What is Dermani Medspa Franchising, LLC's management required to evaluate regarding the company's ability to continue as a going concern when preparing financial statements?
Dermani_Medspa Franchise · 2025 FDDAnswer from 2025 FDD Document
In preparing the financial statements, management is required to evaluate whether there are conditions or events, considered in the aggregate, that raise substantial doubt about dermani MEDSPA Franchising, LLC's ability to continue as a going concern for one year after the date that the financial statements are issued.
Source: Item 23 — RECEIPTS (FDD pages 66–311)
What This Means (2025 FDD)
According to Dermani Medspa's 2025 Franchise Disclosure Document, when preparing financial statements, the company's management must evaluate whether any conditions or events, when considered together, create significant doubt about Dermani Medspa Franchising, LLC's ability to continue operating as a going concern for one year after the financial statements are issued. This evaluation is a standard accounting practice to ensure transparency and provide stakeholders with an understanding of the company's financial stability.

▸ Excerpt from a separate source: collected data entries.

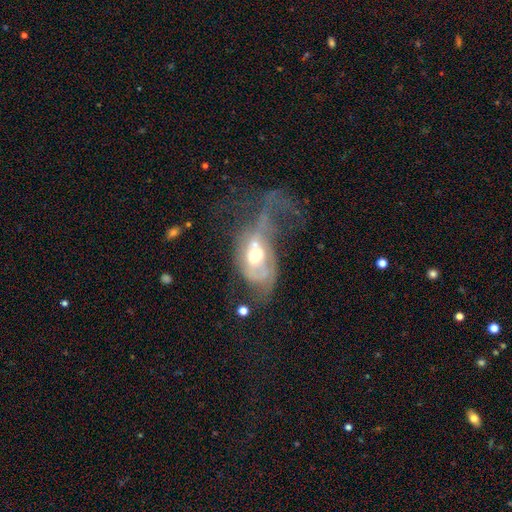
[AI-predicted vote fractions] Morphology: type=featured or disk (62%); edge-on=no (94%); bar=no (73%); spiral arms=no (53%); bulge=moderate (68%); merging=major disturbance (55%).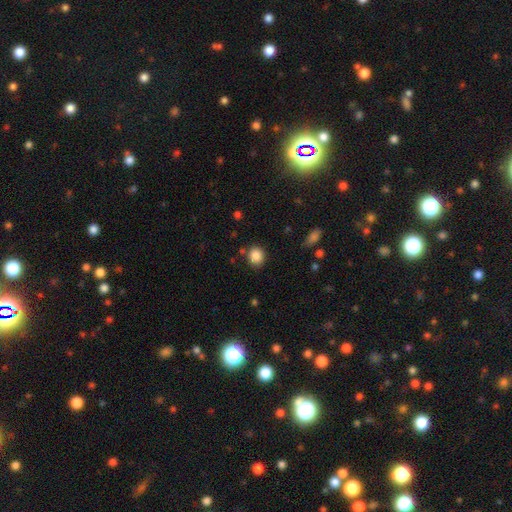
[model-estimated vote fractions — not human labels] Morphology: type=smooth (86%); roundness=round (72%); merging=none (81%).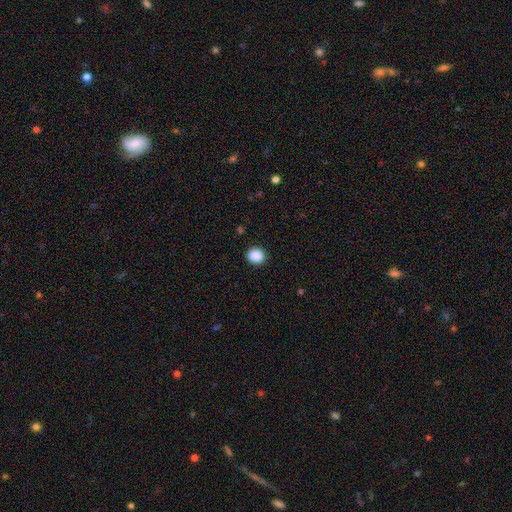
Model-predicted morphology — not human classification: Smooth or featured?
  - smooth: 88% *
  - star or artifact: 9%
  - featured or disk: 3%
How rounded?
  - round: 85% *
  - in between: 14%
  - cigar-shaped: 1%
Merging?
  - none: 91% *
  - minor disturbance: 6%
  - major disturbance: 2%
  - merger: 1%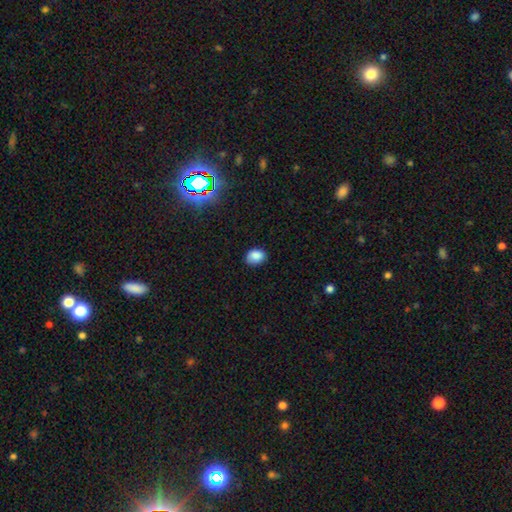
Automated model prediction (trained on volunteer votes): A smooth galaxy with no disk features (86%) that is in between round and cigar-shaped (73%).

Vote fractions:
- Smooth or featured? smooth: 86% / star or artifact: 10% / featured or disk: 4%
- How rounded? in between: 73% / round: 26% / cigar-shaped: 1%
- Merging? none: 81% / minor disturbance: 15% / major disturbance: 3% / merger: 1%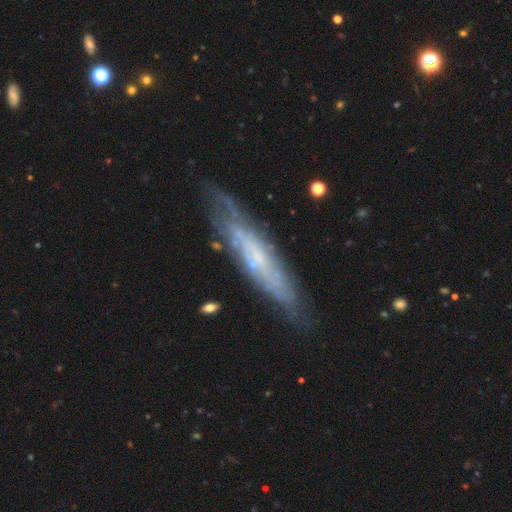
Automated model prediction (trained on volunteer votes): Smooth or featured: featured or disk — 66% (smooth — 27%)
Edge-on disk: yes — 58% (no — 42%)
Merging: none — 73% (minor disturbance — 18%)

This requirement means that Dermani Medspa's management must assess various factors that could impact the company's financial health, such as current and projected revenue, expenses, debt obligations, and any significant economic or industry-specific challenges. If these factors, when combined, suggest a substantial risk that the company may not be able to meet its financial obligations or sustain operations for the next year, it must be disclosed in the financial statements.
For a prospective Dermani Medspa franchisee, this evaluation provides insight into the financial stability of the franchisor. A healthy going concern status indicates that the franchisor is expected to remain in operation and support its franchisees. Conversely, if there are doubts about the franchisor's ability to continue as a going concern, it could signal potential risks for franchisees, such as reduced support, difficulty in obtaining supplies, or even the franchisor's bankruptcy. Therefore, reviewing the franchisor's financial statements and understanding their going concern status is a crucial part of the due diligence process for any potential franchisee.
It's important to note that this evaluation is based on the information available to management at the time the financial statements are prepared, and it involves making judgments about future events, which are inherently uncertain. While the auditor also assesses the going concern status, the primary responsibility for this evaluation rests with the Dermani Medspa's management team.